On March 4, 2014 the Obama Administration released the Fiscal Year 2015 budget proposal. The proposal acts as a framework for Congress to follow in the coming year. Congressional action is needed for any of the provisions to become law. This summary includes some initiatives that could impact employer-sponsored retirement plans and Individual Retirement Arrangements (IRAs).
Automatic IRA and MyRA
In keeping with the Fiscal Year budget proposals from 2011 through 2014, this latest proposal includes a provision for automatic IRAs. Employers who do not currently sponsor a retirement plan would be required to enroll employees in a direct-deposit IRA although employees could elect to opt out if they so choose.
In addition to the automatic IRA, the 2015 proposal also promotes MyRA, that the President introduced in January of this year. Under this proposal, individuals can contribute after-tax dollars into a Roth IRA invested primarily in U.S. government bonds. Employers will have the option to enter a pilot program later this year.

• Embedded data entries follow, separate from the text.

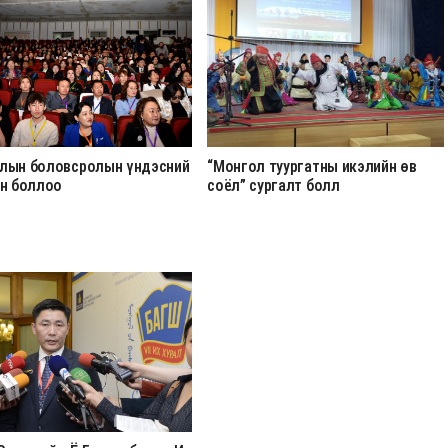
лын боловсролын үндэсний
“Монгол туургатны икэлийн өв
ан боллоо
соёл” сургалт болл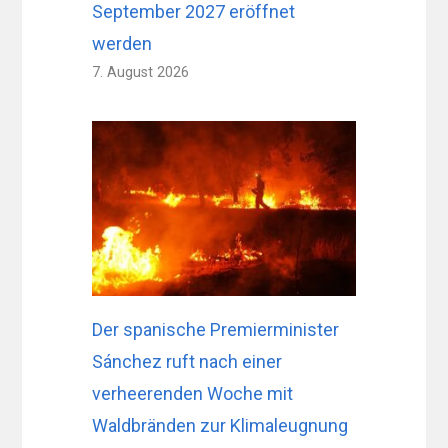
September 2027 eröffnet
werden
7. August 2026
Der spanische Premierminister
Sánchez ruft nach einer
verheerenden Woche mit
Waldbränden zur Klimaleugnung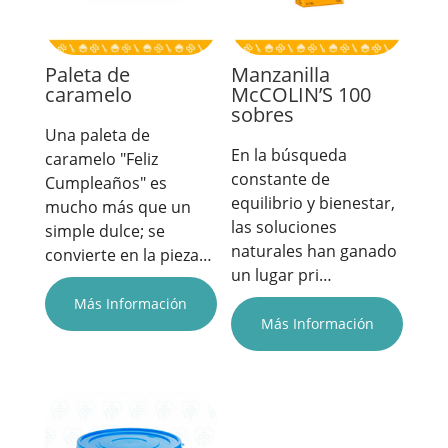
Paleta de
Manzanilla
caramelo
McCOLIN’S 100
sobres
Una paleta de
En la búsqueda
caramelo "Feliz
constante de
Cumpleaños" es
equilibrio y bienestar,
mucho más que un
las soluciones
simple dulce; se
naturales han ganado
convierte en la pieza…
un lugar pri…
Más Información
Más Información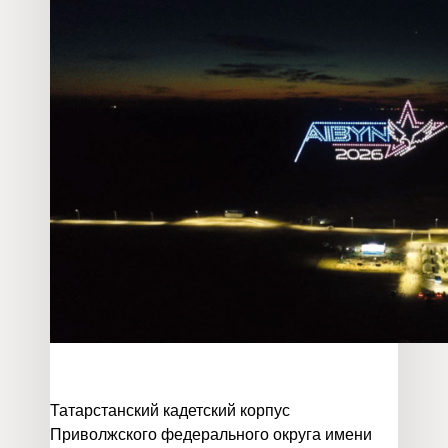
Татарстанский кадетский корпус
Приволжского федерального округа имени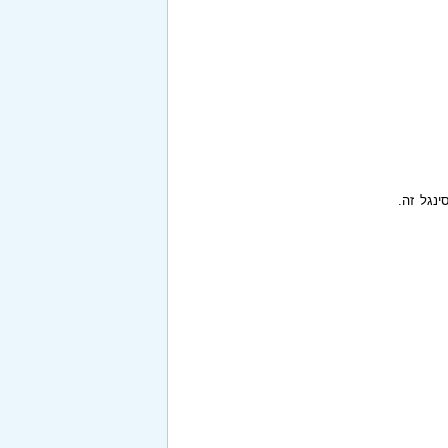
ינגל זה.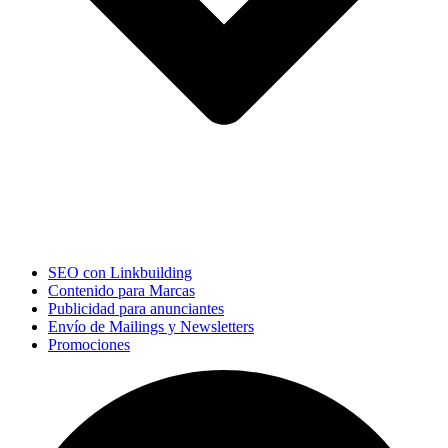
SEO con Linkbuilding
Contenido para Marcas
Publicidad para anunciantes
Envío de Mailings y Newsletters
Promociones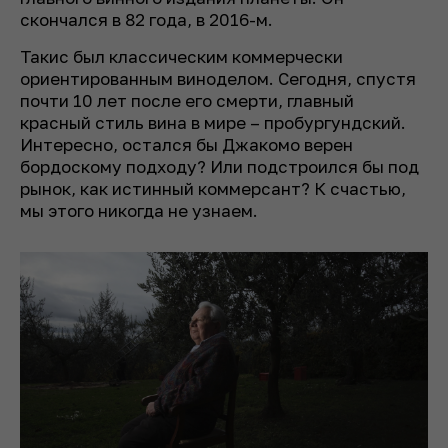
скончался в 82 года, в 2016-м.
Такис был классическим коммерчески
ориентированным виноделом. Сегодня, спустя
почти 10 лет после его смерти, главный
красный стиль вина в мире – пробургундский.
Интересно, остался бы Джакомо верен
бордоскому подходу? Или подстроился бы под
рынок, как истинный коммерсант? К счастью,
мы этого никогда не узнаем.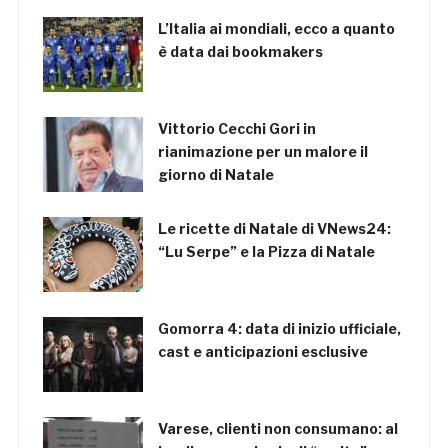
L’Italia ai mondiali, ecco a quanto
è data dai bookmakers
Vittorio Cecchi Gori in
rianimazione per un malore il
giorno di Natale
Le ricette di Natale di VNews24:
“Lu Serpe” e la Pizza di Natale
Gomorra 4: data di inizio ufficiale,
cast e anticipazioni esclusive
Varese, clienti non consumano: al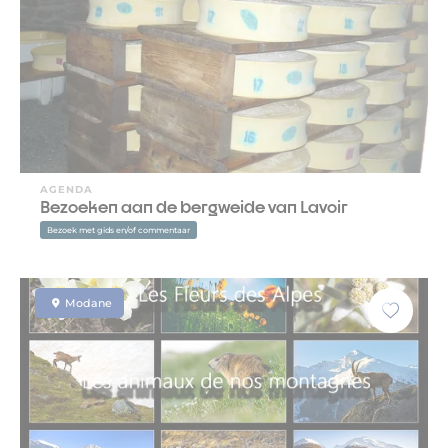
AGENDA
Bezoeken aan de bergweide van Lavoir
Bezoek met gids en/of commentaar
Modane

Limiting Deductions and Exclusions
Currently, taxpayers whose income exceeds the 28% tax bracket can claim certain exclusions and deductions that would reduce their taxable income below the 28% tax bracket. This year’s budget proposal limits the tax rate at which high income taxpayers can reduce their tax liability to a maximum of 28%. This limit would apply to tax exclusions for retirement contributions.
Retirement Account Savings Limit
Similar to last year’s proposal, this year’s budget proposal would limit an individual’s total balance across tax-preferred accounts to an amount sufficient to finance an annuity of not more than $200,000 per year in retirement. According to the budget proposal, this equals approximately $3 million per person.
The Pension Benefit Guaranty Corporation (PBGC) insures private-sector defined benefit pension plans. In an effort to alleviate current underfunding of the program, the proposed budget would shift the responsibility for setting premium levels for the PBGC from Congress to the Board of Directors of the PBGC.
Currently, a non-spouse beneficiary of an IRA may rollover the IRA to an inherited IRA only by means of a trustee-to-trustee transfer. The budget proposal would expand the rollover options for non-spouse beneficiaries to allow for a distribution from a qualified retirement plan or IRA to an inherited IRA within 60 days of distribution in an indirect rollover. Additionally, the proposal would require non-spouse beneficiaries to take inherited distributions over no more than five years.
This budget proposal outlines issues the Administration would like Congress to address in Fiscal Year 2015.